-- START OF DOCUMENT SEGMENT --

# stop bath



## terri (Jan 2, 2005)

I'm trying to line up all my chemical purchases for the darkroom.   In perusing stop baths, I saw that Ilford makes one called "Ilfostop" which is advertised as "a low odor citric acid" stop bath, claiming to be "specifically recommended for dish/tray paper processing or tank professing of film".  Doesn't seem to have any acetic acid in it, which means it can be shipped directly to me, as opposed to all the standard 28% acetic acid stop baths which have to be purchased in-store.

Anybody ever used this Ilford stuff (or one like it)?  I'm curious about its performance.


----------



## Hertz van Rental (Jan 2, 2005)

The English COSSH sheet is here

http://www.ilford.com/html/us_english/search/index.asp?target=ilfostop&amp;rc=10&amp;fr=11

According to the info it still has Acetic acid in it but I don't know how much.
I have used it once or twice in the past and it's OK - seems to behave pretty much the same as Acetic acid stop and I never noticed the difference. But I prefer the good old vinegar smell.
Hope this helps.


----------



## rangefinder (Jan 2, 2005)

If you're concerned about the shipping of a stop bath (HAZMAT thing) then just use vinegar and water.


----------



## terri (Jan 2, 2005)

Thanks for the info, Hertz....  

Well, common household vinegar is (I think) only 5% acetic acid, don't know if it would be much use in the darkroom....?   The regular stop baths seem to carry a 28% solution, hence the hazmat designation.   

Actually, we had a highway shut down in the last 2 weeks for what was called a "chemical spill"....people being evacuated and all that.   Turns out it was acetic acid....the air indeed had a vinegar-like smell.    Gee, wonder if they dumped stop bath all over the highway???

-- END OF DOCUMENT SEGMENT --
-- START OF DATASET EXCERPTS --

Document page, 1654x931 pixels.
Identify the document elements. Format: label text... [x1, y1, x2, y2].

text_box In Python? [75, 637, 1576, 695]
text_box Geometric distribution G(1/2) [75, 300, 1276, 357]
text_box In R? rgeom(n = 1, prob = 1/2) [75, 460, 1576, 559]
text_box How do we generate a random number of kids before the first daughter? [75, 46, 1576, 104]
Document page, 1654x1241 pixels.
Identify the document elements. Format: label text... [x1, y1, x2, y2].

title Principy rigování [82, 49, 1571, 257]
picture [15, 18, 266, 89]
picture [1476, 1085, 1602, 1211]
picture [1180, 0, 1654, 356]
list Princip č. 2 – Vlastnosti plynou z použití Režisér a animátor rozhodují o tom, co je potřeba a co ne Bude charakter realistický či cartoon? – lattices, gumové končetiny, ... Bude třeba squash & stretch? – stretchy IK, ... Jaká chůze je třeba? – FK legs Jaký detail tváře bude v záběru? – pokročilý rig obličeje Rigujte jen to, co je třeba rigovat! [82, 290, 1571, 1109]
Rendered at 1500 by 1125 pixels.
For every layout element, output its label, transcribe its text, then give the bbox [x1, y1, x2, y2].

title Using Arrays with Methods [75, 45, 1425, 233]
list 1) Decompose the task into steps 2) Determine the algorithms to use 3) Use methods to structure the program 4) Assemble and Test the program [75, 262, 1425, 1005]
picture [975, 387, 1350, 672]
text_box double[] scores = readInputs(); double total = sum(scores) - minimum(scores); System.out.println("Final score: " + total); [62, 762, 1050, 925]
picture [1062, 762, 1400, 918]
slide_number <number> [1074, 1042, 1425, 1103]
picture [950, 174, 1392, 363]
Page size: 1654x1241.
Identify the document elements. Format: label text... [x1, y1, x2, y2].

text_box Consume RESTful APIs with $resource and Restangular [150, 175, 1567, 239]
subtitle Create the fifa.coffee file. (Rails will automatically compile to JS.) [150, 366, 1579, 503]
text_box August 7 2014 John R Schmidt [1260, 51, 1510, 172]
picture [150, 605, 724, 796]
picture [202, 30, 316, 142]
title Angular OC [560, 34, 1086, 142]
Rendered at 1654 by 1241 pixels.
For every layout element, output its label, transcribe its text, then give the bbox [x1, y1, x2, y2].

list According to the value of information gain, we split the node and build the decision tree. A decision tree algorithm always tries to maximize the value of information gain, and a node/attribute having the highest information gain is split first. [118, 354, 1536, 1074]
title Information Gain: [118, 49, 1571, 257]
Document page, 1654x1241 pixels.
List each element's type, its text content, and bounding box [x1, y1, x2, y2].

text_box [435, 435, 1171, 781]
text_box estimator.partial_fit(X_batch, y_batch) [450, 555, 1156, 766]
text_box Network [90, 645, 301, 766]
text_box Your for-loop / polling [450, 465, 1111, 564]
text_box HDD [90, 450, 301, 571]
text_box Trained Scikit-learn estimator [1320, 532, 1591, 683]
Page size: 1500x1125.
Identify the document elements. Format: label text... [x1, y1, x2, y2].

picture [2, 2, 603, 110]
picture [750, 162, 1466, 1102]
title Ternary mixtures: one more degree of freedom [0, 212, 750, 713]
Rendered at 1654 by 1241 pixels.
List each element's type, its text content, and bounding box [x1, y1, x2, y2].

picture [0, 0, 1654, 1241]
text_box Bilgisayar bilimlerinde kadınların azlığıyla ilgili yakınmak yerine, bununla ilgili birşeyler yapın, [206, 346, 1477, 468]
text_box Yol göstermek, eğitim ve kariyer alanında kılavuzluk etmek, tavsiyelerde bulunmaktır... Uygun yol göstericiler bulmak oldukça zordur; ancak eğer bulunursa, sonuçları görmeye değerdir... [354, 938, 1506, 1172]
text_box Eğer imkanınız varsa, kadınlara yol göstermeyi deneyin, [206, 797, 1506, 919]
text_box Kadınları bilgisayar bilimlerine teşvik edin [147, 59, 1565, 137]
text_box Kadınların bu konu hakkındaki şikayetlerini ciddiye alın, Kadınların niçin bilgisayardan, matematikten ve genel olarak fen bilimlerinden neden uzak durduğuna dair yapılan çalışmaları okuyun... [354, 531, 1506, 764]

-- END OF DATASET EXCERPTS --

▸ TASKS FOR THIS EXERCISE:
1) Name each distinct username that posts in the stop bath forum thread.
2) Write the next part of the stop bath forum thread, picking up after its final post.

▸ ANSWERS PROVIDED:
1) terri, Hertz van Rental, rangefinder

2)
I can go purchase regular here, just wanted to save myself a trip - and was curious about this other stuff which seemed to be safe to transport.


----------



## Hertz van Rental (Jan 2, 2005)

Yes but you dilute stop down quite a lot so you actually use it at only 1 or 2%. You just dilute vinegar less. Instead of 1:30 use something like 1:6 or even 1:12.Don't use malt vinegar - use the white spirit vinegar. And it works better if you add 5% Potassium metabisulphate as a buffer. But then you might as well buy the real thing. ;-)


----------



## will965 (Jan 2, 2005)

I use Ilfostop at home but its the only stop bath i've ever used so I cant tell you if its good. At school we dont use a stop bath we just rinse the film under running water for 1 minute or rinse the photo in just a tray of water for 30 secs which seems to work.


----------



## Brently (Jan 2, 2005)

i bought kodak stop bath at a camera store and it was actually cheaper than online.

Try a store so you dont have to worry about paying extra.


----------



## terri (Jan 2, 2005)

will965 said:
			
		

> I use Ilfostop at home but its the only stop bath i've ever used so I cant tell you if its good. At school we dont use a stop bath we just rinse the film under running water for 1 minute or rinse the photo in just a tray of water for 30 secs which seems to work.



mmmm, plain water I've not tried, I've only used regular stop.   And I've not prepared it myself so am unfamiliar with the dilution factor, too.   "malt vinegar"....?   sounds smelly!!   I use plain old distilled white vinegar, around the house and also for some alternative processes, but wouldn't have thought to dilute it for a stop bath!   

Thanks for that bit of info, Will.       I'll probably end up making the drive to the photography store that sells the regular stuff - just end up paying more.


----------



## Hertz van Rental (Jan 3, 2005)

Running water doesn't actually stop development - it just dilutes and chills the chemicals and slows things down a bit. It can give you unevenly developed patches and I wouldn't advise it - certainly not for archival prints.
Malt vinegar is made from beer and is a brown murky thing. We Brits use gallons of it - especially on chips. It is rather pungent.....


----------



## will965 (Jan 3, 2005)

Hertz van Rental said:
			
		

> Running water doesn't actually stop development - it just dilutes and chills the chemicals and slows things down a bit. It can give you unevenly developed patches and I wouldn't advise it - certainly not for archival prints.
> Malt vinegar is made from beer and is a brown murky thing. We Brits use gallons of it - especially on chips. It is rather pungent.....



True it doesnt stop it but it does wash off the developer, unless the film absorbs the chemicals but i dont know.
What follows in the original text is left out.